Monday, December 11, 2006

 

Privatization Good for Roads: Why Not Transit?

The Governor has set a deadline of December 22nd for accepting information from private companies interested in leasing and/or operating the Pennsylvania Turnpike. Privatizing the Turnpike is an idea recently floated by the Governor’s Transportation Funding and Reform Commission (TFRC), which recommended that the use of private-public partnerships should “be pursued aggressively”.

That’s because the funding problems facing the state’s road and bridge infrastructure and mass transit systems is daunting, to say the least. In all, the TFRC has recommended about $1.7 billion in net new spending per year to address transportation issues. Increases in taxes on sales, gasoline, realty transfers as well as a boost in motorist fees have all been mentioned as part of the mix for raising the needed revenues.

Two recent sales of toll roads show the positive benefits: the government gets cash up front or in allotments, and allows the private sector to take responsibility for an asset that may not need to be run by the government. A toll road in northern Indiana sold for $3.8 billion, allowing for “the largest building program in the state’s history while transferring the burden and the risk of running the toll road to a private firm”, according to that state’s Governor. Meanwhile, the Chicago Skyway is currently being leased for $1.8 billion. The mayor of that City noted that “running a toll road is not a core function of City government”.

So the idea of selling or leasing the Turnpike represents some outside-the-box thinking for Pennsylvania; the timetable is aggressive; it would relieve the impending tax burden; and it has been proven to work in other places.
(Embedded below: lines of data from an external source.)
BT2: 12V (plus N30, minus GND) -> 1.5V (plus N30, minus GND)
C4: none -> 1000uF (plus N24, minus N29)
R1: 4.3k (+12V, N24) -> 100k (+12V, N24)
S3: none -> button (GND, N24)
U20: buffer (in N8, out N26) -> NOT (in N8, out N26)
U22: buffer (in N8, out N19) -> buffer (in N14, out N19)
Too bad there is not similar enthusiasm for bringing this thinking into the public transit arena.

Allowing private operators to compete for an opportunity to operate public transit service in Pittsburgh and Philadelphia would definitely be a break with the past in the Commonwealth. It would help rein in the spiraling labor costs that are threatening the viability of transit. As far as precedent is concerned, we have documented the positive results of contracting out has brought to Denver and in large urban areas around the world.
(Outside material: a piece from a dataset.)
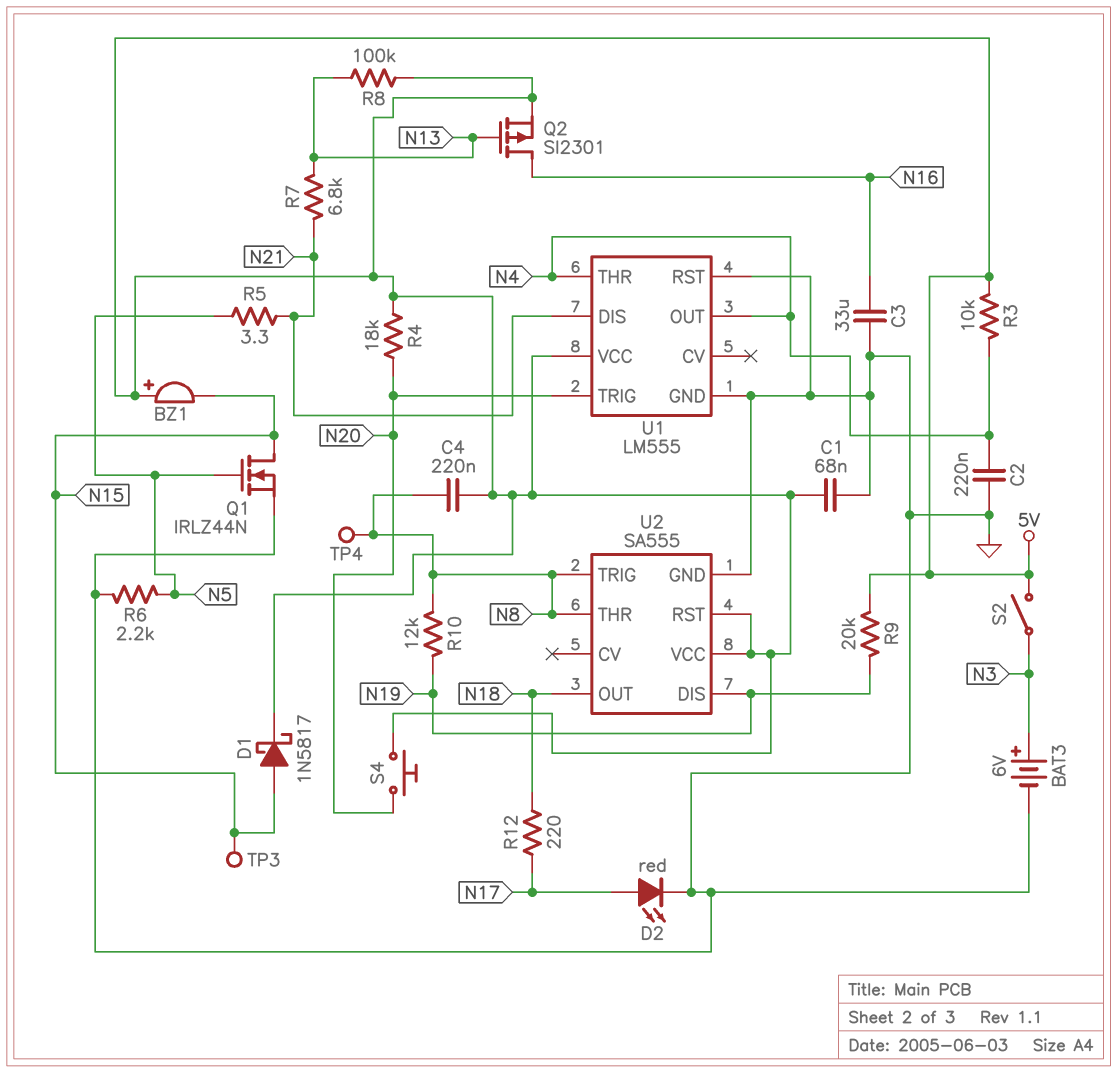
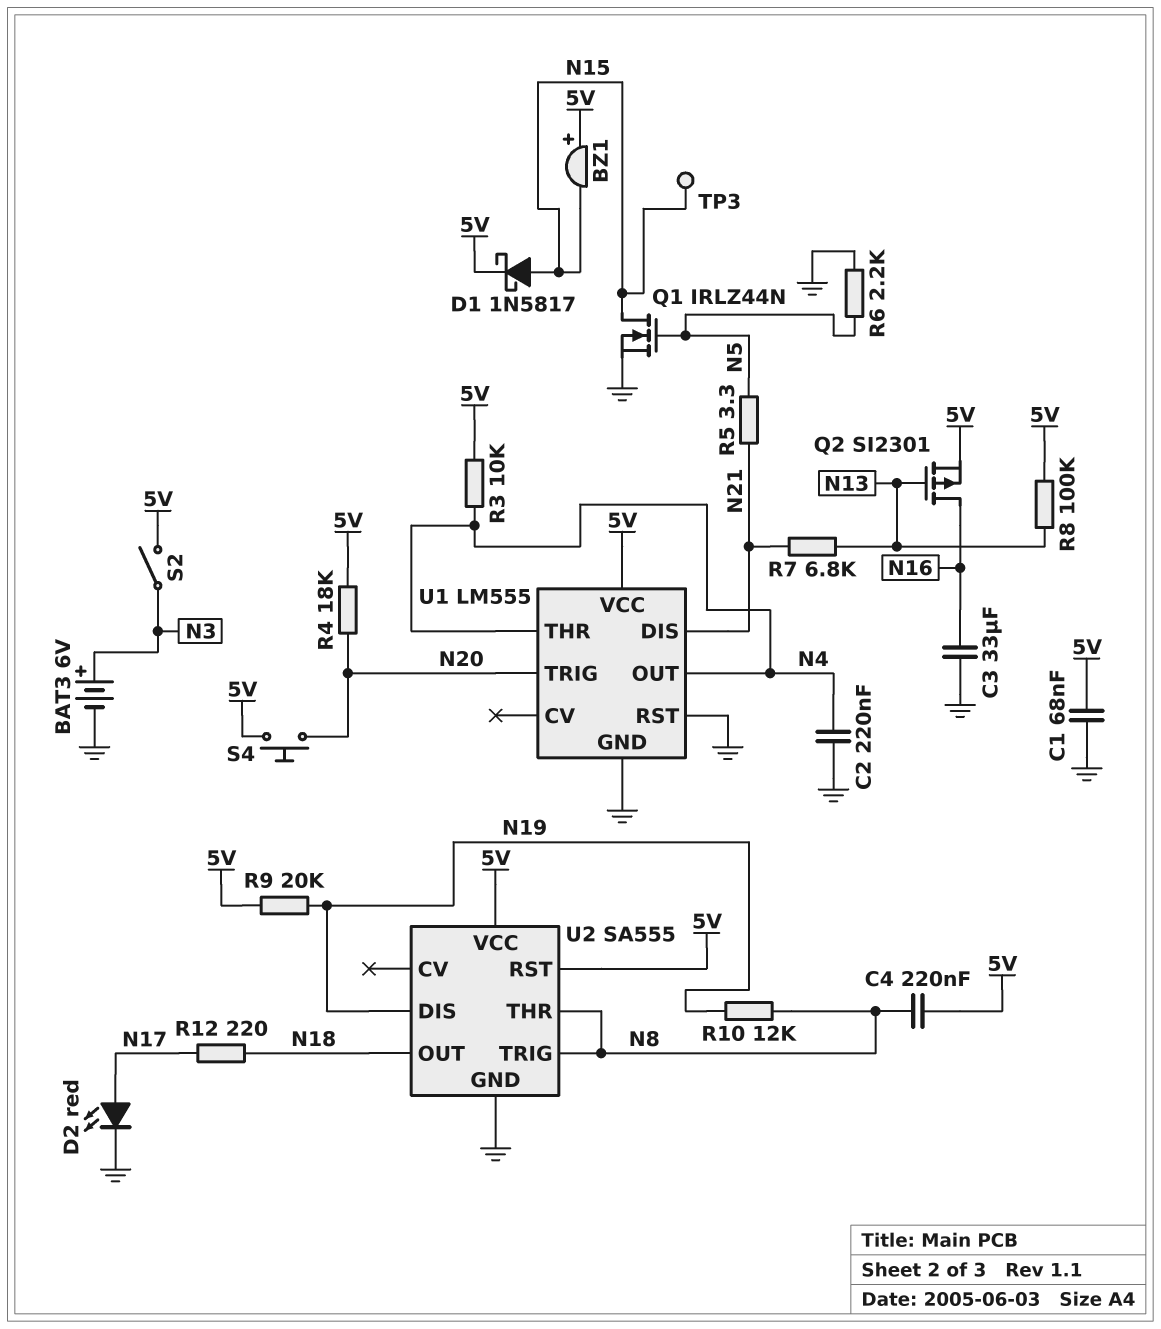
TP4: test point (N8) -> none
The TFRC’s ideas on transit contracting don’t rise to the level of privatizing the Turnpike. The panel recommended that PAT and SEPTA be mandated to explore contracting, and we can easily predict how that will be received by the transit unions and the elected office holders that support them.

So when the Governor was quoted as saying “We are looking at all options. Nothing is off the table,” when trying to make the tricky decision between a higher gas tax, higher motorist fees, or the other taxes presented by the report, it is too bad that it appears that an idea for improving the effectiveness of the state’s public transit systems is off the table. Indeed, the City of Pittsburgh could take a lesson from the Governor’s willingness to consider privatization as a way of dealing with its problems.

Simply finding a dedicated revenue source for transit will placate the unions and transit advocates, but taxpayers deserve better.

Comments:
The rush and deadline of Dec 22 is a real worry for me.

Why be so quick? Haste makes waste.

We can have a public discussion and issues debates for a couple of months. We can take some polls. We can have a few citizen focus groups -- sorta like a jury -- to get a deliberate debate and decision.

I worry too about this sell off being something like the sale of the Water & Sewer Authority. Is it just a quick trick for cash that won't really help for the long-term future?